Minister threatens halloumi makers over PDO violations

scheme for cheesemakers with stockpiles of halloumi announced

Agriculture Minister Costas Kadis on Tuesday warned stakeholders in the halloumi business that unless they agree to a compromise proposal of his, he would report any further violations of halloumi specifications under the protected designation of origin (PDO) to the attorney-general as well as to the EU’s Agri-Food Fraud Network.

Speaking in parliament, Kadis made one last appeal to farmers and manufacturers. He said his efforts are geared at allowing the mass production of halloumi under the PDO.

The minister also assured sheep and goat farmers of support so that they can raise milk production until 2024.

MPs argued that the en masse production of halloumi has yet to begin due to inadequate checks. Responding, Kadis attributed this to cheesemakers giving their own legal interpretation to the trademark.

Halloumi secured PDO status last April, and its production under that status started last October. However, producers claim that they face a series of problems concerning sufficiency of sheep and goat milk to meet the quota and other specifications that will not allow them to continue exporting it in large quantities, as the second most exported product of Cyprus.

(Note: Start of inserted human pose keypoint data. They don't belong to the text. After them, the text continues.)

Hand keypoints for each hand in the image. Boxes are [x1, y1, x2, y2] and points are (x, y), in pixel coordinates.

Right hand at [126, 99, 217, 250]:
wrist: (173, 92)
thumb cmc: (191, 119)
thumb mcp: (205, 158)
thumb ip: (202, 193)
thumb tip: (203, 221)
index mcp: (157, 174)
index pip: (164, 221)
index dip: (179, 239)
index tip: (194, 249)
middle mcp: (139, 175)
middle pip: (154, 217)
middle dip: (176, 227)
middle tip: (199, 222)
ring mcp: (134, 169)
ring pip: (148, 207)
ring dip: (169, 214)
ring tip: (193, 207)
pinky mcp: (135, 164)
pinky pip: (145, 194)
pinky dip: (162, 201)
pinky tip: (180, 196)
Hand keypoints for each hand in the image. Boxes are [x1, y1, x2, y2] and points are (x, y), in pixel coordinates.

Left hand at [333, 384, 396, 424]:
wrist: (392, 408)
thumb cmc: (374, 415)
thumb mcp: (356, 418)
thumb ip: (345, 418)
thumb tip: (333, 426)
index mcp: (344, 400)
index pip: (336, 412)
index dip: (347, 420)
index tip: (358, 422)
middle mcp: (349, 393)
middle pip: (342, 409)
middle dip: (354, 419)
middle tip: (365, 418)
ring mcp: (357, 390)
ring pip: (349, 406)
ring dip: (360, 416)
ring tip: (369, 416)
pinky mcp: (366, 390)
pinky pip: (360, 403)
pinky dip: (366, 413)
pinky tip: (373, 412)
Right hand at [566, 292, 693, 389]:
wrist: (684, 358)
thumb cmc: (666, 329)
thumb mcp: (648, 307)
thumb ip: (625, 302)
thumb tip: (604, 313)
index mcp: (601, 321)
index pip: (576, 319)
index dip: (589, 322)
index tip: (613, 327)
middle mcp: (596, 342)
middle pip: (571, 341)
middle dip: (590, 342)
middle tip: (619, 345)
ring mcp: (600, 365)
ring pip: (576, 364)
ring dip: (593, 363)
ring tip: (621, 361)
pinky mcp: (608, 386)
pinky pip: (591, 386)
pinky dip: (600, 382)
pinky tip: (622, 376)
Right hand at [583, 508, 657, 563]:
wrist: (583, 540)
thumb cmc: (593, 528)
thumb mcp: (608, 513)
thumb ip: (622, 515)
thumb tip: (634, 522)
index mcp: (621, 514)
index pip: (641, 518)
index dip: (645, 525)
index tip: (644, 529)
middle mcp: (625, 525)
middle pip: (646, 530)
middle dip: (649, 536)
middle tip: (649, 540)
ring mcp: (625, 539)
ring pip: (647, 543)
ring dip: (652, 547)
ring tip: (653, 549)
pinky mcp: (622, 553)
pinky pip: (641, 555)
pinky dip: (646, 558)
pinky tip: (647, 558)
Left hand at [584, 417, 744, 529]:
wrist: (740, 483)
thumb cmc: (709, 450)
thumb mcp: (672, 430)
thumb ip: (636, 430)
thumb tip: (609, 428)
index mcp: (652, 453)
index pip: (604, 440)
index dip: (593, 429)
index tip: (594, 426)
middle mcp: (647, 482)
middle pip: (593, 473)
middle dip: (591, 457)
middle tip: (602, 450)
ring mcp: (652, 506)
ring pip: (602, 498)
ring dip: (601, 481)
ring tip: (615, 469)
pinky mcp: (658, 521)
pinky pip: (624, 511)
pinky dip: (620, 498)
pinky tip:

On behalf of the cow farmers association, Nicos Papakyriacou said that Cyprus registered a good that in effect cannot be produced. “We patented a European product of the future while markets abroad are finding halloumi from elsewhere to do their business.”

He cautioned that Cyprus’ top export product might become the last unless the problems are solved.

Head of the cheesemakers association Giorgos Petrou noted that their refrigerators are filled with halloumi stocks. The cheesemakers want a solution so that not a single kilogram of their exports is lost, because they have “spilled blood” to get exports to the point they are today.

Earlier this month, the agriculture ministry suggested that one of the solutions could be the coexistence of halloumi that will be manufactured based on PDO, with halloumi made under the trademark that some producers owned before the registration of the product.

But he also said at the time that Cyprus would not want the PDO product next to the others on shop shelves, as it would confuse consumers.

The trademarked products include variants that can’t be included in the PDO such as ‘halloumi light’ and ‘halloumi chilli’, despite the fact that these variations could also bear the name and characteristics of halloumi.

Kadis also noted that any solution should be legally valid, adding that the European Commission in other cases allowed the coexistence of a pre-existing trademark and a PDO. However, he had added that any solution would have to go again through the European Commission.